* TRAVAIL DEMANDÉ *
1 > Recopiez fidèlement le texte sur l'architecture durable, en commençant à « Dans ce contexte, il » et en poursuivant jusqu'à « local que mondial. ».
2 > D'après le texte sur l'architecture durable, en quelle année Norman Foster a-t-il fondé Foster + Partners ?
3 > Prolongez le texte sur l'architecture durable au-delà de sa dernière phrase.

* TEXTE *
——————————

Aujourd'hui, nombreux sont ceux qui affirment qu'il ne suffit plus de parler de « bio-architecture » comme d'une catégorie distincte. La durabilité doit plutôt faire partie intégrante de toute pratique architecturale, et non être une préoccupation facultative ou secondaire.

Dans ce contexte, il convient de s'intéresser à ceux qui sont devenus des maîtres du design durable. Les cinq architectes suivants sont des figures clés de l'éco-architecture, chacun façonnant la discipline de manière distinctive, tant au niveau local que mondial.

Norman Foster : la durabilité comme innovation

Norman Foster, l'un des architectes contemporains les plus influents, est né à Manchester en 1935 et a fondé Foster + Partners en 1967. Le studio opère dans le monde entier, avec des projets allant de l'urbanisme aux bâtiments publics, en passant par les infrastructures et les lieux de travail, toujours avec un accent particulier sur l'innovation et l'efficacité environnementale.

Lauréat du prix Pritzker en 1999, souvent considéré comme le prix Nobel de l'architecture, Foster est connu pour sa capacité à combiner esthétique, fonctionnalité et durabilité dans une seule et même vision architecturale. Pour lui, la responsabilité environnementale n'est pas une caractéristique supplémentaire, mais un élément fondamental de la conception elle-même, qui façonne tout, du choix des matériaux à l'efficacité énergétique, en passant par la durabilité et l'adaptabilité dans le temps. Par l'intermédiaire de la Norman Foster Foundation à Madrid, il encourage également la recherche et l'éducation sur ces questions.

——————————

Une série d'enregistrements
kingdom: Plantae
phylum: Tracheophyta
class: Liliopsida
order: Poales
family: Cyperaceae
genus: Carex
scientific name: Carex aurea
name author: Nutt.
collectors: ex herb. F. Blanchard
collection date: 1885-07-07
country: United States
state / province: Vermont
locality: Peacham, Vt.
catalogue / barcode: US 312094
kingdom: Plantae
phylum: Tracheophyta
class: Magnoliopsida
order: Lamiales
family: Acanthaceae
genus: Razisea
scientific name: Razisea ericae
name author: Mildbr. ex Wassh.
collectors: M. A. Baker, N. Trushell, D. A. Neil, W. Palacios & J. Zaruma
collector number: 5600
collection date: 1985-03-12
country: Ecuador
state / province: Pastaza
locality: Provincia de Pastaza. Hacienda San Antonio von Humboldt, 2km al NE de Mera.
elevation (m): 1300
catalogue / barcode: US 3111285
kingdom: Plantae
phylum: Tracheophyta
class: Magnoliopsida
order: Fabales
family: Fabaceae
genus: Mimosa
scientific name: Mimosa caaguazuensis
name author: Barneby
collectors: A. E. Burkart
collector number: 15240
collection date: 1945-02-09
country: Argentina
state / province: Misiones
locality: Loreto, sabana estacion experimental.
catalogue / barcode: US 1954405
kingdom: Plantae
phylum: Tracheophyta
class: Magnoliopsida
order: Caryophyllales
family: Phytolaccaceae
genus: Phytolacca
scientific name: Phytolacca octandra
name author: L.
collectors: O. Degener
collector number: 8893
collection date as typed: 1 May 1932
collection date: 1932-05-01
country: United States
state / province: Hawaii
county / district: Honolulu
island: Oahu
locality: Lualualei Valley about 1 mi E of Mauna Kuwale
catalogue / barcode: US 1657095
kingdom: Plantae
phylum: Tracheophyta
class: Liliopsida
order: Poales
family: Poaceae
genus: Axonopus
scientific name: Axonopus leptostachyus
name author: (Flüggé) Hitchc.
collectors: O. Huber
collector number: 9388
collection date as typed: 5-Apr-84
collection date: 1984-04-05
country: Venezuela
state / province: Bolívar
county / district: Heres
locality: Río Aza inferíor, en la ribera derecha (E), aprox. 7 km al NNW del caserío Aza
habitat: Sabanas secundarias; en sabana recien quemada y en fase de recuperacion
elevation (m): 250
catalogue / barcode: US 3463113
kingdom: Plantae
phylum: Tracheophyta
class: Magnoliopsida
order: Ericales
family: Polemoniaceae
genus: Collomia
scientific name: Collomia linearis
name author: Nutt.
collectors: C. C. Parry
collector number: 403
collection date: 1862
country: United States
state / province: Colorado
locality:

——————————

* CORRIGÉ *
1 >
Dans ce contexte, il convient de s'intéresser à ceux qui sont devenus des maîtres du design durable. Les cinq architectes suivants sont des figures clés de l'éco-architecture, chacun façonnant la discipline de manière distinctive, tant au niveau local que mondial.

2 > En 1967.

3 >
L'un de ses projets durables les plus emblématiques est le siège européen de Bloomberg à Londres, achevé en 2017. Largement reconnu comme l'un des immeubles de bureaux les plus durables au monde, il a été construit avec des matériaux naturels et recyclables et intègre une ventilation naturelle, un éclairage LED intelligent et une récupération des eaux de pluie. Le projet a obtenu la note « Exceptionnel » (98,5 %), la plus élevée jamais attribuée par le BREEAM, établissant ainsi une référence en matière d'efficacité énergétique, de bien-être des utilisateurs et de qualité urbaine dans l'architecture durable.

Hassan Fathy : la tradition comme fondement de la durabilité

Visionnaire de l'architecture du XXe siècle, Hassan Fathy (1900-1989) était un architecte égyptien qui a profondément fusionné l'éthique de la durabilité avec l'esthétique de la tradition. À une époque dominée par le modernisme occidental et les matériaux industriels, Fathy a consciemment choisi une voie différente, ancrée dans les techniques de construction vernaculaires, les matériaux locaux à faible impact et le dialogue constant avec la culture et les besoins des communautés qu'il servait.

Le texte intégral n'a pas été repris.